**** Text block

Robert J. McMahon. The Limits of Empire. The United States and Southeast Asia Since World War II. New York: Columbia University Press, 1999. xii + 276 pp. $18.50 (paper), ISBN 978-0-231-10881-2.
Reviewed by Marc Frey (Institute of Anglo-American History, University of Cologne, Germany)
Published on H-Diplo (September, 2000)
The history of American-Southeast Asian relations after World War Two has for obvious reasons attracted a great deal of interest. It is therefore all the more surprising that a comprehensive and up-to-date overview on this important topic has been lacking.[1] Robert McMahon, professor of history at the University of Florida and a well-known specialist on US foreign relations towards South and Southeast Asia, has undertaken the formidable task of analyzing the complexities of America's involvement in and commitment to the region as a whole. The outcome is a brilliant, well-organized interpretative history that will serve both as a starting point as well as a reference work for many years to come. Based on a multitude of English-language publications and on a variety of published primary sources, McMahon has also combed the National Archives and the Presidential Libraries to shed light on little-known developments.
As the author makes clear, American interest in Southeast Asia was a product of World War Two. But the war not only transformed the role and position of the United States in the Pacific, it also transformed the political arrangements in the region. Strong nationalist movements in Burma, Indonesia, and Vietnam demanded independence and sovereignty, while the colonial powers tried to reestablish their control. Torn between "America's historic identification with the principles of self- determination" (p. 26) and support for the Western powers, the Truman administration initially tried to solve the "dilemma" by adopting a "policy of nonintervention and neutrality toward the colonial upheavals" (p.27). In accordance with the nation's own history of decolonization and in view of the American experience with the Philippines, Washington hoped that the European colonial powers would guide their dependencies, in collaboration with local elites, towards self-government. Continued close cooperation between "center" and "periphery" would help to realize Americas vision for the postwar world: the reconstruction of Europe and Japan, and the integration of the Southeast Asian economies into a capitalist system based on the free flow of capital, ideas, and trade.

********
**** Provided data

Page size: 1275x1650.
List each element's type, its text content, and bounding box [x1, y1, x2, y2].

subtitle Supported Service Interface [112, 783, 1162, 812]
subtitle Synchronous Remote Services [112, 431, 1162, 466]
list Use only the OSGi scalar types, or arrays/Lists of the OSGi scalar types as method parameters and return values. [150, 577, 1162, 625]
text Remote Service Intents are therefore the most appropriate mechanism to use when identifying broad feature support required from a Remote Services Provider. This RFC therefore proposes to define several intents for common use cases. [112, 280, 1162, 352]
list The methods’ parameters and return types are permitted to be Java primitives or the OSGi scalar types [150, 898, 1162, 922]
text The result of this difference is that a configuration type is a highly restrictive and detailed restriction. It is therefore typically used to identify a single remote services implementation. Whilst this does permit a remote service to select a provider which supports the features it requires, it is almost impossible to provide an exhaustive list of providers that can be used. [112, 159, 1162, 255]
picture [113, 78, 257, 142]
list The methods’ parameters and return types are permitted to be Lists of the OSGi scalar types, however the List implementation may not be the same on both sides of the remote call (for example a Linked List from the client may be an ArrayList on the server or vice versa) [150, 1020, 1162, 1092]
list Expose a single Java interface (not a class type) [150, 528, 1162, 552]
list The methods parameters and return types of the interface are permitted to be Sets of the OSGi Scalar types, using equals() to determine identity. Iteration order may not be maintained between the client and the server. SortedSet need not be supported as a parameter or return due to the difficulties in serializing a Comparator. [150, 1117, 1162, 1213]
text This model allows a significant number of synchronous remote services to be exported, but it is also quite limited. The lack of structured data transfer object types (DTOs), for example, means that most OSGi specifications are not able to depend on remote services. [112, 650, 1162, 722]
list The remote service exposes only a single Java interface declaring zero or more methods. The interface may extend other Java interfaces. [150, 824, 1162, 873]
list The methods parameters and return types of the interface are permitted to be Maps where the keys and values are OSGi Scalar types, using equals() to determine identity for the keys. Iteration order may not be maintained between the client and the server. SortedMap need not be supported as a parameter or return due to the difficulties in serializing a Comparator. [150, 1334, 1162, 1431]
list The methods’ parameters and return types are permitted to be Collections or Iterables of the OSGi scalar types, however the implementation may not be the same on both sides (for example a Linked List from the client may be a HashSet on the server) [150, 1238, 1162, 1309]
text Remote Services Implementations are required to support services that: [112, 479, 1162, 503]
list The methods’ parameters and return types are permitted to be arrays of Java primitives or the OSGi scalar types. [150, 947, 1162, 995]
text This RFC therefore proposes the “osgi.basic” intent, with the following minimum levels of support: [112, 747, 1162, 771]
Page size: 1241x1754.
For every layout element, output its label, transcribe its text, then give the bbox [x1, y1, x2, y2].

********

### Directives
(1) According to the book review, which three countries had strong nationalist movements that demanded independence and sovereignty after World War Two?
(2) Rework the book review by copying it starting with "Robert J. McMahon." and going on through "of Cologne, Germany)", with "paper" replaced by "paperback".
(3) Proceed with the review of McMahon's book on the United States and Southeast Asia, picking up after its final sentence.

### Task-by-task outputs
(1) Burma, Indonesia, and Vietnam.

(2)
Robert J. McMahon. The Limits of Empire. The United States and Southeast Asia Since World War II. New York: Columbia University Press, 1999. xii + 276 pp. $18.50 (paperback), ISBN 978-0-231-10881-2.
Reviewed by Marc Frey (Institute of Anglo-American History, University of Cologne, Germany)

(3)
However, this evolutionary and gradualist approach towards decolonization was satisfactory neither to the colonial powers nor to the nationalist movements. In the case of Indonesia, the US eventually supported the cause of nationalism, primarily because the Netherlands did not have the means to disrupt American efforts to create an "empire by invitation" in Europe. [2] France was a different case - as were the Vietnamese nationalists. The administration's "quasi neutral approach" (p.36) towards Indochina was abandoned between mid-1949 and early 1950, a time perceived by policymakers as "the gravest global crisis of the entire post-war period" (p.37). Southeast Asia came to be regarded as vital for American national security, and the containment of communism and the "search for stability" became the twin pillars on which American policy towards the region would rest. As McMahon points out, geostrategic, economic, political, and psychological considerations proved mutually reinforcing. Thus, the increasing involvement in and commitment to Southeast Asia from 1950 on was primarily "a function of threat perception" (p.45).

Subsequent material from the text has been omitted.